The output should be the line containing "## Request/Response Examples" and every later line of the records, exactly as written, and nothing else.

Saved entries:
Content starts

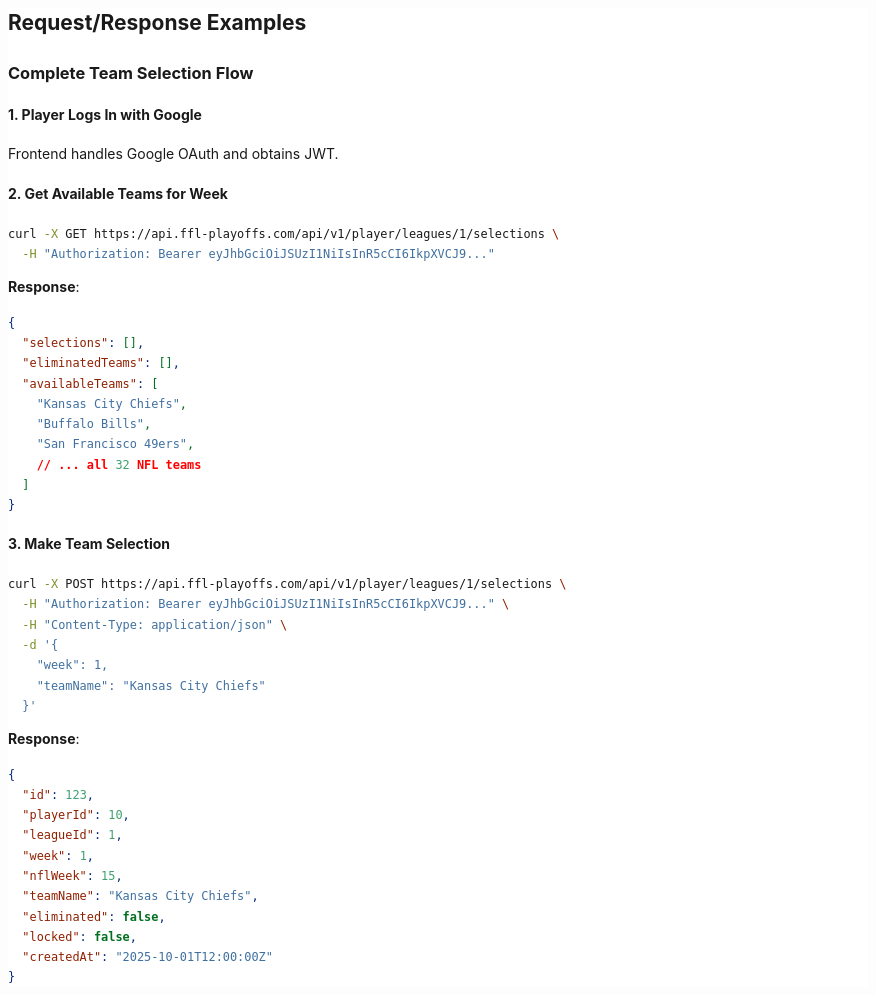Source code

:
## Request/Response Examples

### Complete Team Selection Flow

#### 1. Player Logs In with Google
Frontend handles Google OAuth and obtains JWT.

#### 2. Get Available Teams for Week
```bash
curl -X GET https://api.ffl-playoffs.com/api/v1/player/leagues/1/selections \
  -H "Authorization: Bearer eyJhbGciOiJSUzI1NiIsInR5cCI6IkpXVCJ9..."
```

**Response**:
```json
{
  "selections": [],
  "eliminatedTeams": [],
  "availableTeams": [
    "Kansas City Chiefs",
    "Buffalo Bills",
    "San Francisco 49ers",
    // ... all 32 NFL teams
  ]
}
```

#### 3. Make Team Selection
```bash
curl -X POST https://api.ffl-playoffs.com/api/v1/player/leagues/1/selections \
  -H "Authorization: Bearer eyJhbGciOiJSUzI1NiIsInR5cCI6IkpXVCJ9..." \
  -H "Content-Type: application/json" \
  -d '{
    "week": 1,
    "teamName": "Kansas City Chiefs"
  }'
```

**Response**:
```json
{
  "id": 123,
  "playerId": 10,
  "leagueId": 1,
  "week": 1,
  "nflWeek": 15,
  "teamName": "Kansas City Chiefs",
  "eliminated": false,
  "locked": false,
  "createdAt": "2025-10-01T12:00:00Z"
}
```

Content ends

ANSWER BELOW
## Request/Response Examples

### Complete Team Selection Flow

#### 1. Player Logs In with Google
Frontend handles Google OAuth and obtains JWT.

#### 2. Get Available Teams for Week
```bash
curl -X GET https://api.ffl-playoffs.com/api/v1/player/leagues/1/selections \
  -H "Authorization: Bearer eyJhbGciOiJSUzI1NiIsInR5cCI6IkpXVCJ9..."
```

**Response**:
```json
{
  "selections": [],
  "eliminatedTeams": [],
  "availableTeams": [
    "Kansas City Chiefs",
    "Buffalo Bills",
    "San Francisco 49ers",
    // ... all 32 NFL teams
  ]
}
```

#### 3. Make Team Selection
```bash
curl -X POST https://api.ffl-playoffs.com/api/v1/player/leagues/1/selections \
  -H "Authorization: Bearer eyJhbGciOiJSUzI1NiIsInR5cCI6IkpXVCJ9..." \
  -H "Content-Type: application/json" \
  -d '{
    "week": 1,
    "teamName": "Kansas City Chiefs"
  }'
```

**Response**:
```json
{
  "id": 123,
  "playerId": 10,
  "leagueId": 1,
  "week": 1,
  "nflWeek": 15,
  "teamName": "Kansas City Chiefs",
  "eliminated": false,
  "locked": false,
  "createdAt": "2025-10-01T12:00:00Z"
}
```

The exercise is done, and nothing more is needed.